A Portable Barrier Can Help You Behave

Instead have your folks get a large piece of thick cardboard (I’m thinking about 2’ x 3’). This can be from a corrugated cardboard box (any loose flaps or pieces can be secured and reinforced with packing tape or duct tape), foam core (1/4” or ½”) purchased from an office supply or crafts’ store, or Coroplast purchased from a hardware store. They can put this piece either in front of or behind them as they enter and exit – whichever makes sense – to prevent you from following them into the bedroom.

They may even want to have more than one piece available. Alternatively, they could use a broom (like a corn broom with long bristles) to help you keep your distance. With practice, this can work. And should you scratch at the door after they successfully close it, they need to ignore you.

Tiring You Out, First

As you have already mentioned, you a better behaved when you have had attention first. When at all possible, you need to have an interactive play session before they enter the bedroom – especially since they have noticed that if you are played-out you are less likely to act-out. Those interactive play sessions will be a godsend at using up some of your vast stores of energy.
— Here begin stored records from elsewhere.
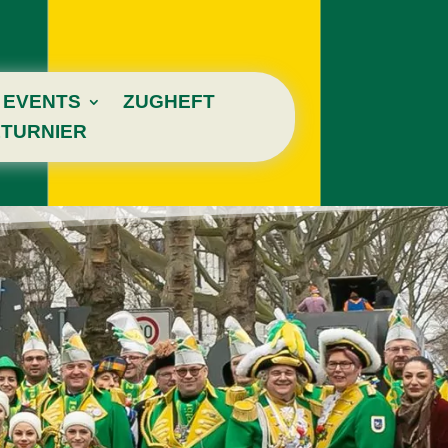
EVENTS
ZUGHEFT
TURNIER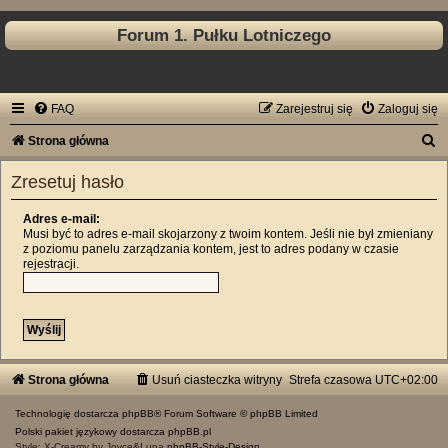
Forum 1. Pułku Lotniczego
FAQ
Zarejestruj się
Zaloguj się
S
Strona główna
z
Zresetuj hasło
u
k
Adres e-mail:
Musi być to adres e-mail skojarzony z twoim kontem. Jeśli nie był zmieniany
a
z poziomu panelu zarządzania kontem, jest to adres podany w czasie
rejestracji.
j
Strona główna
Usuń ciasteczka witryny
Strefa czasowa
UTC+02:00
Technologię dostarcza
phpBB
® Forum Software © phpBB Limited
Polski pakiet językowy dostarcza
phpBB.pl
Style: X-Creamy by Joyce&Luna
phpBB-Style-Design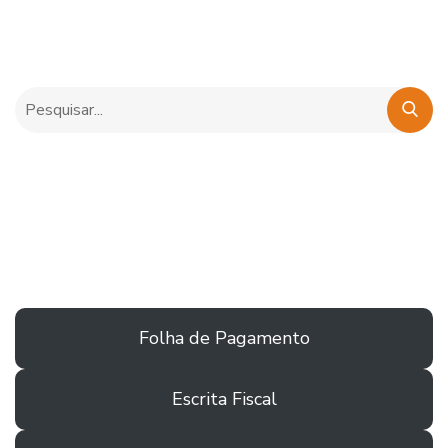
Folha de Pagamento
Escrita Fiscal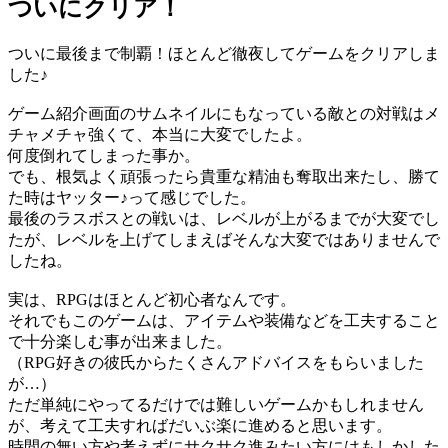
ついにクリア！
ついに最後まで制覇！ほとんど徹夜してゲームをクリアしま
した♪
ゲーム紹介画面のサムネイルにもなっている敵との対戦はメ
チャメチャ強くて、本当に大変でしたよ。
何度倒れてしまった事か。
でも、根気よく頑張ったら貴重な精油も奪取出来たし、勝て
た時はヤッター♪って感じでした。
最後のラスボスとの戦いは、レベルが上がるまでが大変でし
たが、レベルを上げてしまえばそんな大変ではありませんで
したね。
実は、RPGはほとんど初心者なんです。
それでもこのゲームは、アイテムや装備などを工夫すること
で十分楽しむ事が出来ました。
（RPG好きの彼氏からたくさんアドバイスをもらいました
が…）
ただ単純にやってるだけでは難しいゲームかもしれません
が、考えて工夫すればだいぶ楽に進めると思います。
時間の無い方や考えずにサクサク進みたい方にはもしかした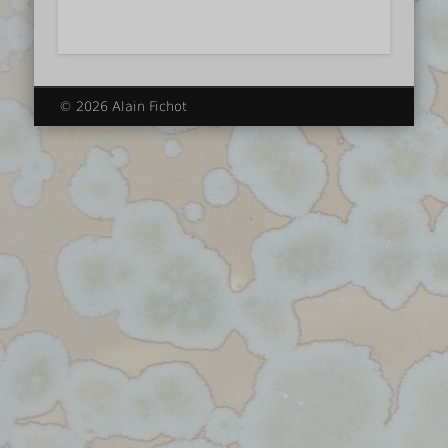
© 2026 Alain Fichot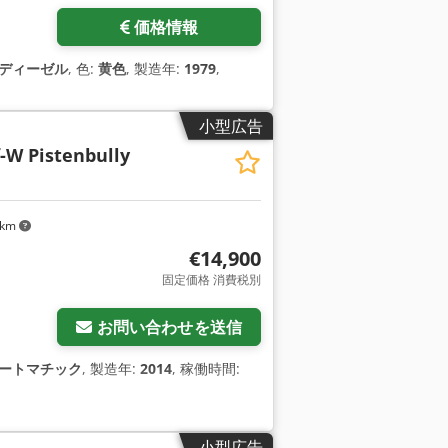
価格情報
ディーゼル
, 色:
黄色
, 製造年:
1979
,
小型広告
-W Pistenbully
 km
€14,900
固定価格 消費税別
お問い合わせを送信
ートマチック
, 製造年:
2014
, 稼働時間:
小型広告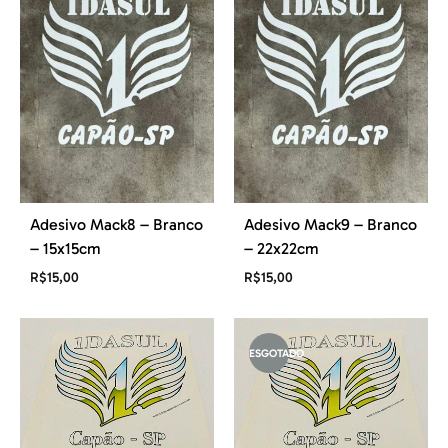
Adesivo Mack8 – Branco
Adesivo Mack9 – Branco
– 15x15cm
– 22x22cm
R$
15,00
R$
15,00
ESGOTADO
Nala the reason I recommend interactive play for you is twofold. First it will help release your pent up energy. Second, many adult cats have little or no interest in balls or toy mice that might have kept them fascinated when they were kittens. With your strong hunting instincts, you probably think that a stationery toy is dead prey – of no interest to you whatsoever. So you need toys you can chase after, catch and kill.

About Your Folks

One thing for sure, folks who get nipped and scratched also get scared. And then when they are going to enter a door where such incidents take place, they tend to get anxious. When they get anxious, their heart and respiration rates increase. And both Tiggy and you will sense it, think something is wrong and start to get anxious yourselves. That is why it is VERY important that your folks chill out.

Have then take several long, deep breaths (as slowly and deeply as they can) before they get to the door – breathing in through the nose and out through the mouth. Yes I know this sound like I’m a New Age sensitive cat (and I am) but I also know that it really engages their relaxation response. And a relaxed human can more easily maintain control of the situation.

Now my dear, I think that is enough to work on for now. But remember: You will have a lot more work to do. Just keep me advised of your progress, and I will give you more information when you are ready to take the next step.

Nala, cats like you may be viewed as a nuisance. But that is far from the truth. You are a special cat with special needs. And I think you may very well have found a home where the people will help you become the lovely cat that we know you are. In time, purrhaps even Tiggy will agree.